This is my first post to this blog and the goal is to pass on my passion for analyzing data. I am not a Ph.D. student or even a grad student for that matter (perhaps some day). I am however a person who is addicted to learning about new and exciting ideas. I have a B.S. in biology from the University of South Florida where I studied biomechanics, check the research here. I am currently a student at Eastern Washington University (EWU) where I have nearly completed a second B.S. degree in electrical engineering.

So how does data factor into any of this?

Well in my pursuit of all things fascinating I began to quite literally obsess about artificial intelligence. I thought to myself, “self, how can I get into this?” Luckily right about this time I was hired to work at a small start-up company called RTneuro. The CEO Sanjay Kumar an incredibly intelligent and likable man who really gave me the opportunity to discover my potential as a data scientist told me about www.coursera.org and the incredible amount of free courses offered. I quickly signed up for a Machine Learning course taught by Stanford professor Andrew Ng. This course was a boot camp, but it gave me the tools to proceed into the great unknown.

> WHAT TO PRODUCE: Continue the blog post about the writer's path into data analysis, starting right after its last sentence.

> EXERCISE DATA:
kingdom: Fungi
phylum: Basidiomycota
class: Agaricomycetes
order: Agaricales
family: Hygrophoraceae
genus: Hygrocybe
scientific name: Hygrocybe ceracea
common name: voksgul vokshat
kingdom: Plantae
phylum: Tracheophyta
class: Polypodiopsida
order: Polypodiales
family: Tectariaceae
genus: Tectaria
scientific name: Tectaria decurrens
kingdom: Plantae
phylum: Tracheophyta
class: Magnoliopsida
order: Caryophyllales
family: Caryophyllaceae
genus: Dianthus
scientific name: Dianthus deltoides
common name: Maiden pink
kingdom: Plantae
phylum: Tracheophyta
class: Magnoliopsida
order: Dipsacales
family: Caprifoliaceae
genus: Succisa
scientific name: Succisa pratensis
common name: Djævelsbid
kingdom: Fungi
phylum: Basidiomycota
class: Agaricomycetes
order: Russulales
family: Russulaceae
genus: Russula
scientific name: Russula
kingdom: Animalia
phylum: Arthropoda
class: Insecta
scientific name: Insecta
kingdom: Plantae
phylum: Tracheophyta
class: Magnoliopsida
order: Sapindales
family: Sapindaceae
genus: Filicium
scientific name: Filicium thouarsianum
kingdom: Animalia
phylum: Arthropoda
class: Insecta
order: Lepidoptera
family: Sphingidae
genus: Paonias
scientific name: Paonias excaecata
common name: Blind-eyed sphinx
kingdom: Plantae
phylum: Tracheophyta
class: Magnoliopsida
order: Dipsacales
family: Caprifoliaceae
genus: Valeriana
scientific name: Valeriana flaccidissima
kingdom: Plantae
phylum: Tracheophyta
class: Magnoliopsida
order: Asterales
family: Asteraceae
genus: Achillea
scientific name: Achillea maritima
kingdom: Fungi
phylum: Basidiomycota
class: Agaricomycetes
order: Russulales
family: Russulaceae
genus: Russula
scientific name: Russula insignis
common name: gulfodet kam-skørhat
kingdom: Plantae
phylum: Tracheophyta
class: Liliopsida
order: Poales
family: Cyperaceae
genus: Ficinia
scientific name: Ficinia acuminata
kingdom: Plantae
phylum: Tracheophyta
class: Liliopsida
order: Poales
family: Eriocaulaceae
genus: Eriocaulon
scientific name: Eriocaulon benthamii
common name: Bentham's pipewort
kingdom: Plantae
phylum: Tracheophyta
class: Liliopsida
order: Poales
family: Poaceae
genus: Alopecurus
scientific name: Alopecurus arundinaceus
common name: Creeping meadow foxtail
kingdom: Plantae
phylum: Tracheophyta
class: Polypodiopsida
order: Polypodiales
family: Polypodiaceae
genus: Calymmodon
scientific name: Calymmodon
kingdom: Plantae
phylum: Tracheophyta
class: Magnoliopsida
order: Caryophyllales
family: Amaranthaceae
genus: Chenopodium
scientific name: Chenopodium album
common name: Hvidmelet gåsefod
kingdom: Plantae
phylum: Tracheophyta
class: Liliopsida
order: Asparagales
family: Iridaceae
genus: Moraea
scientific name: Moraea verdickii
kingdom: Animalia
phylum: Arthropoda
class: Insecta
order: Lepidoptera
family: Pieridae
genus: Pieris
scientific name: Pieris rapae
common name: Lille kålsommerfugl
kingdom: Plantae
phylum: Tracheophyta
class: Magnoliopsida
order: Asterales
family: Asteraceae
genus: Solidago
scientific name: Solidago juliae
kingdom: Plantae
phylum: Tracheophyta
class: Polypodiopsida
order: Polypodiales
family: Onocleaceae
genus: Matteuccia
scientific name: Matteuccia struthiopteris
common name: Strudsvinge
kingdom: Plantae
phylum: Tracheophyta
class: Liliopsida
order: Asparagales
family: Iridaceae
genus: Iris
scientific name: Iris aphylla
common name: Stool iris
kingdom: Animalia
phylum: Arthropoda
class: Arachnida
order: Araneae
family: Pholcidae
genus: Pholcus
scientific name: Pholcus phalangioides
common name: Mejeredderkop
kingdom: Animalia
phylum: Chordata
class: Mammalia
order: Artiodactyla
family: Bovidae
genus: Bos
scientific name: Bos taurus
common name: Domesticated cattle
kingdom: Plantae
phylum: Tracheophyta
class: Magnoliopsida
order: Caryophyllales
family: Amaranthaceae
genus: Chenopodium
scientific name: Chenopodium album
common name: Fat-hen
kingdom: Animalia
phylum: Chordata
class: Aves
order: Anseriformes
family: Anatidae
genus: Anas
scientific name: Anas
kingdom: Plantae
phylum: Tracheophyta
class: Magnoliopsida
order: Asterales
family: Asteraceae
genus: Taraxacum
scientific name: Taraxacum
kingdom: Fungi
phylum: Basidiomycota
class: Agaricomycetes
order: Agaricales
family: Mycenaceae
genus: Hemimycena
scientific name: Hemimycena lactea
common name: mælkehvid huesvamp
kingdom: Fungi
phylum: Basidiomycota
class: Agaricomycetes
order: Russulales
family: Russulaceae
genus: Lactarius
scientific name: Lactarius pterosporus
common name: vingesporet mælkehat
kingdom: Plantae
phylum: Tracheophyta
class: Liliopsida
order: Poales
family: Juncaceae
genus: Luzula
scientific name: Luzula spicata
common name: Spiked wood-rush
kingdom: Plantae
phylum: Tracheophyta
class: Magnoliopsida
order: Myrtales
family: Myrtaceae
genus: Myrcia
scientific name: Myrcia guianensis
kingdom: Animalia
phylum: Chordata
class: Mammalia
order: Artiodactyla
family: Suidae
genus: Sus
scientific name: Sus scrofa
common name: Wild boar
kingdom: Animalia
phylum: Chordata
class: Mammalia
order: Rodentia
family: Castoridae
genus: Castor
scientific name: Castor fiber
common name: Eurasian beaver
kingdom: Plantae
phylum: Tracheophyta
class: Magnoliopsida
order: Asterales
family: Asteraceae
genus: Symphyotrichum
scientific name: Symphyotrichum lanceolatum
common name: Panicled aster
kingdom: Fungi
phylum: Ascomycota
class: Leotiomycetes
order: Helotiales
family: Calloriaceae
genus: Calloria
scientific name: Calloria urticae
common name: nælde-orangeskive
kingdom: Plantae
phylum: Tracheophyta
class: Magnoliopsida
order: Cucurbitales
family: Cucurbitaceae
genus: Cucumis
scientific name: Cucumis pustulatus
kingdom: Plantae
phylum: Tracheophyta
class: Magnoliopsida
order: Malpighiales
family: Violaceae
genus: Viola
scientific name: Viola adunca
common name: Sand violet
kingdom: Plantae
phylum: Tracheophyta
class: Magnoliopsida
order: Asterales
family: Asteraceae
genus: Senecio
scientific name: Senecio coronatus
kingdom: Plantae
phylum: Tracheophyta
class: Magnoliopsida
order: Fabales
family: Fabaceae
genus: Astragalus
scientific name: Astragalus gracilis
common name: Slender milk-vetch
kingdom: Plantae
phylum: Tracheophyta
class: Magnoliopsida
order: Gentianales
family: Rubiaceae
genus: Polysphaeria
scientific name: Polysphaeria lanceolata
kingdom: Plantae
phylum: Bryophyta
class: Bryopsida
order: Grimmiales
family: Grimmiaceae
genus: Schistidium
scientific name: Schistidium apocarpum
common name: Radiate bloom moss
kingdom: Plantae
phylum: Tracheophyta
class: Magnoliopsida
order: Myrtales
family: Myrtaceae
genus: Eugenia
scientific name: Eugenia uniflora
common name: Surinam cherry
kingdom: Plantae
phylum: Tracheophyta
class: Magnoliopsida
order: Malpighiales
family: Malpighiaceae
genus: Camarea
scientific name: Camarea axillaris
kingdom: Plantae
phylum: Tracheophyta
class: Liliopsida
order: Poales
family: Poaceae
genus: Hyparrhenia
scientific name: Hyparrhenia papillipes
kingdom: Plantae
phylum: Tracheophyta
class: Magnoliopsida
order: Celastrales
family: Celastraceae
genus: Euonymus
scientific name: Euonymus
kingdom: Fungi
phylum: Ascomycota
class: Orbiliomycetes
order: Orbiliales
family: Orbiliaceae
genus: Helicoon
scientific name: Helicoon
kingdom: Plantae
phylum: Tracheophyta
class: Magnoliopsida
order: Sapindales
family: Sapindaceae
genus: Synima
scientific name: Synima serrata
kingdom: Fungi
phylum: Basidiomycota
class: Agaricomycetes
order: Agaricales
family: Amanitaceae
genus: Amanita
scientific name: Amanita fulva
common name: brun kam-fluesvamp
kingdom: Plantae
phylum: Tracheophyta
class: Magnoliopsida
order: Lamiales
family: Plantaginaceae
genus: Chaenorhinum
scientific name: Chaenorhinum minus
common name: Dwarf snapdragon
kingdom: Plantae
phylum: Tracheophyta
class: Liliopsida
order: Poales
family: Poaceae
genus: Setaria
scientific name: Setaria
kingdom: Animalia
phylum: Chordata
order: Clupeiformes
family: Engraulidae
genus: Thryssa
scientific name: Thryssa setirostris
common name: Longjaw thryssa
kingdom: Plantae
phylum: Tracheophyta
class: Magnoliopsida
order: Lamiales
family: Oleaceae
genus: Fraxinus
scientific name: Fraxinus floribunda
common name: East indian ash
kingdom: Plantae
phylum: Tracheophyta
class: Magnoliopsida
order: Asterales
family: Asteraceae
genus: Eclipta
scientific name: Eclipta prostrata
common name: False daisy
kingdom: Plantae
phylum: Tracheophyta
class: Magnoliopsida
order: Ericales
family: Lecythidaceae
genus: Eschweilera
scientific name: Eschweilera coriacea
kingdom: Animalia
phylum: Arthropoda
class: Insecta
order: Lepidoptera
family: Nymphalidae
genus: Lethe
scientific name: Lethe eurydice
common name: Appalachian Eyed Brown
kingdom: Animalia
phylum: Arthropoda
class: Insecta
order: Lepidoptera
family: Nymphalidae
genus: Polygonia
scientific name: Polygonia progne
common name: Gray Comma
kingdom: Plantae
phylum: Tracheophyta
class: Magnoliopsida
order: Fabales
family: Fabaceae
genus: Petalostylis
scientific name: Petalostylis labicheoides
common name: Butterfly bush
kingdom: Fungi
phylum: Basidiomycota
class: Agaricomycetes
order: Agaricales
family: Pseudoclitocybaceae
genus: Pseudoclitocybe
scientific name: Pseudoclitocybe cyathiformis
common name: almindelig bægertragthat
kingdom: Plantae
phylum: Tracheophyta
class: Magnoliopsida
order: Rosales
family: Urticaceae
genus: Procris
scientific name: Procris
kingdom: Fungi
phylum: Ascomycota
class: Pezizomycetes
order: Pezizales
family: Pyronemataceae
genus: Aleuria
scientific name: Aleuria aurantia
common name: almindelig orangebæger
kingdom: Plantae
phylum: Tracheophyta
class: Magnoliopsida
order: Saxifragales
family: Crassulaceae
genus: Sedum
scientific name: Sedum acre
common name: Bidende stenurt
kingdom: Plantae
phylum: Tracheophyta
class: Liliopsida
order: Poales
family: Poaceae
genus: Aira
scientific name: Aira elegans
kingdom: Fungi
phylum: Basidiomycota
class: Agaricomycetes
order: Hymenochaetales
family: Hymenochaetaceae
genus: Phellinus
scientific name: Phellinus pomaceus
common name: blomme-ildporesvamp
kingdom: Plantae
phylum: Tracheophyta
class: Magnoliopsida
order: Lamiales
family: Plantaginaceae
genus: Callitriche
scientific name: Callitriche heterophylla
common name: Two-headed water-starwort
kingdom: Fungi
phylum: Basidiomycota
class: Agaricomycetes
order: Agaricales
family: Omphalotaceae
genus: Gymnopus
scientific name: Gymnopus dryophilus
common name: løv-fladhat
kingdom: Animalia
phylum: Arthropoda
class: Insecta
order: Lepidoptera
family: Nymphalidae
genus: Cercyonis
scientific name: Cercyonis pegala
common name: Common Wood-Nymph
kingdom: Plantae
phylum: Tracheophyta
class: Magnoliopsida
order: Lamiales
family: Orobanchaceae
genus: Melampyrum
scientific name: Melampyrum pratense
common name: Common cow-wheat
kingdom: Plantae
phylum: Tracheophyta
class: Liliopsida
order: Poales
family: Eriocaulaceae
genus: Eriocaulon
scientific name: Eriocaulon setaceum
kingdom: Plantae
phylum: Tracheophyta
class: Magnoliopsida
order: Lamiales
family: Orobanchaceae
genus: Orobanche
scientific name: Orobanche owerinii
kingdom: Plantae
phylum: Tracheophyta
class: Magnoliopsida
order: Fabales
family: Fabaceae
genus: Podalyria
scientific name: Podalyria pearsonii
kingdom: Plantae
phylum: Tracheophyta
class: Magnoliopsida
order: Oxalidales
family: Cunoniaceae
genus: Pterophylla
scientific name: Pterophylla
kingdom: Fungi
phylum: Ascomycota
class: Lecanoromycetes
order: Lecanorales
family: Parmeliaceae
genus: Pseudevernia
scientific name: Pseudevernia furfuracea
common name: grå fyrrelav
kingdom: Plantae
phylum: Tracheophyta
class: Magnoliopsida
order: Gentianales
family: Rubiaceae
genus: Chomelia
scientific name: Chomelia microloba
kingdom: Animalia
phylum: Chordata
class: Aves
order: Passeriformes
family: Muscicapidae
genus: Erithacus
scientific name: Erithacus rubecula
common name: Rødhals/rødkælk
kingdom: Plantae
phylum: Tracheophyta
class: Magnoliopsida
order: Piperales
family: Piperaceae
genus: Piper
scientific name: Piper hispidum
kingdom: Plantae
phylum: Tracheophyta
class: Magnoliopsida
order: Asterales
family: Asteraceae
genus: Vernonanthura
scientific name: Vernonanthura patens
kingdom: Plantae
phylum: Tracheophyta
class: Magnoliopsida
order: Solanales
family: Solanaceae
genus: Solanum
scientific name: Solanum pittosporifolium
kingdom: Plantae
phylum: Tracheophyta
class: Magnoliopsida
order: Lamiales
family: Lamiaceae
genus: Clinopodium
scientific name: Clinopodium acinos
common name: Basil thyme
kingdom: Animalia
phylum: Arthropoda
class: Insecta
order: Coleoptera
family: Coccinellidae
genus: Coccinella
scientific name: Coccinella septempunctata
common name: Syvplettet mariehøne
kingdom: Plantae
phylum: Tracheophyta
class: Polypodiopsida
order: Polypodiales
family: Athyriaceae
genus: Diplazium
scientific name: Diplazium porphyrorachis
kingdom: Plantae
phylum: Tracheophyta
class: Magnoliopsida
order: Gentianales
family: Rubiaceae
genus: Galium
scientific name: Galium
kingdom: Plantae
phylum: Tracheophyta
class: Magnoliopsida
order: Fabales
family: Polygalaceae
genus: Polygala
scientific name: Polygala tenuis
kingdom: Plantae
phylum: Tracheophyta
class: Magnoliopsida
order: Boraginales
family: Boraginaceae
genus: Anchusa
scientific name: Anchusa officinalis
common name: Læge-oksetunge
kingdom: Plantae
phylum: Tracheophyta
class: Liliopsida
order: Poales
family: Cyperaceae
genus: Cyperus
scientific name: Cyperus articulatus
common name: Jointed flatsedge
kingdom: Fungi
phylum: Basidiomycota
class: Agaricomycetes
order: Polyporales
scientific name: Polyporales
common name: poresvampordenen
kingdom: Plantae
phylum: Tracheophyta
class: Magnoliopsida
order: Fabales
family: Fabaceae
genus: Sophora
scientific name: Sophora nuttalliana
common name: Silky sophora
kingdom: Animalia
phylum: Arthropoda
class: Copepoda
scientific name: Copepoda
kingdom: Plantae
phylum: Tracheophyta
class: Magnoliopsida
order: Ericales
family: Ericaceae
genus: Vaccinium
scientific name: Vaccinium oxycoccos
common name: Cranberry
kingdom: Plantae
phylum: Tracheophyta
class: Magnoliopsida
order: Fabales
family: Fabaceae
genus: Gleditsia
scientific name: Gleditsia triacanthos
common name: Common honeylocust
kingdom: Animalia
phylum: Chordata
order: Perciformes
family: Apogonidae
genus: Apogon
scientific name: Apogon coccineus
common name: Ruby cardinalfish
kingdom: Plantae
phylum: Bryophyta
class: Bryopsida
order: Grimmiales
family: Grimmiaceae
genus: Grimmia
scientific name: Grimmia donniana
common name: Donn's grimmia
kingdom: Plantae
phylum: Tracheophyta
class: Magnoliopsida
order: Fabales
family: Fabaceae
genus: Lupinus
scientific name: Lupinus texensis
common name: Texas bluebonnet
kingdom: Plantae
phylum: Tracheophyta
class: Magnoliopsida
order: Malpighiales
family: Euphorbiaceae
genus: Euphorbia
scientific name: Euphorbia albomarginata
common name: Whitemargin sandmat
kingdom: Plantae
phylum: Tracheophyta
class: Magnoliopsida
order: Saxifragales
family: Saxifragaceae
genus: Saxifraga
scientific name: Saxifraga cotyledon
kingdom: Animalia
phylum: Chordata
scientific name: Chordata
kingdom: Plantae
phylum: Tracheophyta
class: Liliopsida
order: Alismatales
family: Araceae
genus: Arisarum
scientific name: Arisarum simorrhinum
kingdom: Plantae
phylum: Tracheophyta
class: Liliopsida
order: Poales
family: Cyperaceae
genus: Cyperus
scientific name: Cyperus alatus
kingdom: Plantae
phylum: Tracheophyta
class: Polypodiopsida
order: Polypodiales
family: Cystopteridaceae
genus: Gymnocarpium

> EXERCISE RESULT:
I ventured into the great unknown with a classmate. We undertook a project that sought to collect data from a 3-axis accelerometer and using machine learning techniques were able to create an Android Application that could determine the user’s activity (rest, walk, or run) as well as performing user identification from attributes. Our professor who is a juggernaut in the field of digital signal processing thought we were insane. But we completed this project (I will post about this later) solely from knowledge collected from a free online course. I’m now taking the data science track courses offered by John Hopkins University and hope to continue developing fun projects. Maybe something to help me win my fantasy league…again.

My advice: free online courses are an excellent resource that all people who consider themselves students should exploit in a positive way.